• _The problem_:
Each entry must be given again exactly; images do not belong in the copy.

• _Data section_:
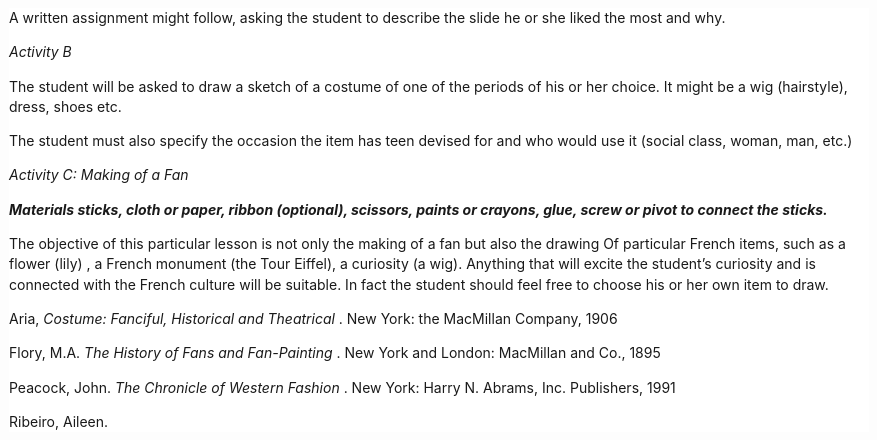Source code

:   A written assignment might follow, asking the student to describe the slide he or she liked the most and why.
 </p>
<p>
  <i>
   Activity B
  </i>
 </p>
 <p>
  The student will be asked to draw a sketch of a costume of one of the periods of his or her choice. It might be a wig (hairstyle), dress, shoes etc.
 </p>
 <p>
  The student must also specify the occasion the item has teen devised for and who would use it (social class, woman, man, etc.)
 </p>
<p>
  <i>
   Activity C: Making of a Fan
  </i>
 </p>
<p>
  <b>
   <i>
    <i>
     <b>
      Materials
     </b>
    </i>
    sticks, cloth or paper, ribbon (optional), scissors, paints or crayons, glue, screw or pivot to connect the sticks.
   </i>
  </b>
  <br/>
 </p>
 <p>
  The objective of this particular lesson is not only the making of a fan but also the drawing Of particular French items, such as a flower (lily) , a French monument (the Tour Eiffel), a curiosity (a wig). Anything that will excite the student’s curiosity and is connected with the French culture will be suitable. In fact the student should feel free to choose his or her own item to draw.
 </p>
 <p>
  Aria,
  <i>
   Costume: Fanciful, Historical and Theatrical
  </i>
  . New York: the MacMillan Company, 1906
 </p>
 <p>
  Flory, M.A.
  <i>
   The History of Fans and Fan-Painting
  </i>
  . New York and London: MacMillan and Co., 1895
 </p>
 <p>
  Peacock, John.
  <i>
   The Chronicle of Western Fashion
  </i>
  . New York: Harry N. Abrams, Inc. Publishers, 1991
 </p>
 <p>
  Ribeiro, Aileen.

• _Answer box_:
Source code

:   A written assignment might follow, asking the student to describe the slide he or she liked the most and why.
 </p>
<p>
  <i>
   Activity B
  </i>
 </p>
 <p>
  The student will be asked to draw a sketch of a costume of one of the periods of his or her choice. It might be a wig (hairstyle), dress, shoes etc.
 </p>
 <p>
  The student must also specify the occasion the item has teen devised for and who would use it (social class, woman, man, etc.)
 </p>
<p>
  <i>
   Activity C: Making of a Fan
  </i>
 </p>
<p>
  <b>
   <i>
    <i>
     <b>
      Materials
     </b>
    </i>
    sticks, cloth or paper, ribbon (optional), scissors, paints or crayons, glue, screw or pivot to connect the sticks.
   </i>
  </b>
  <br/>
 </p>
 <p>
  The objective of this particular lesson is not only the making of a fan but also the drawing Of particular French items, such as a flower (lily) , a French monument (the Tour Eiffel), a curiosity (a wig). Anything that will excite the student’s curiosity and is connected with the French culture will be suitable. In fact the student should feel free to choose his or her own item to draw.
 </p>
 <p>
  Aria,
  <i>
   Costume: Fanciful, Historical and Theatrical
  </i>
  . New York: the MacMillan Company, 1906
 </p>
 <p>
  Flory, M.A.
  <i>
   The History of Fans and Fan-Painting
  </i>
  . New York and London: MacMillan and Co., 1895
 </p>
 <p>
  Peacock, John.
  <i>
   The Chronicle of Western Fashion
  </i>
  . New York: Harry N. Abrams, Inc. Publishers, 1991
 </p>
 <p>
  Ribeiro, Aileen.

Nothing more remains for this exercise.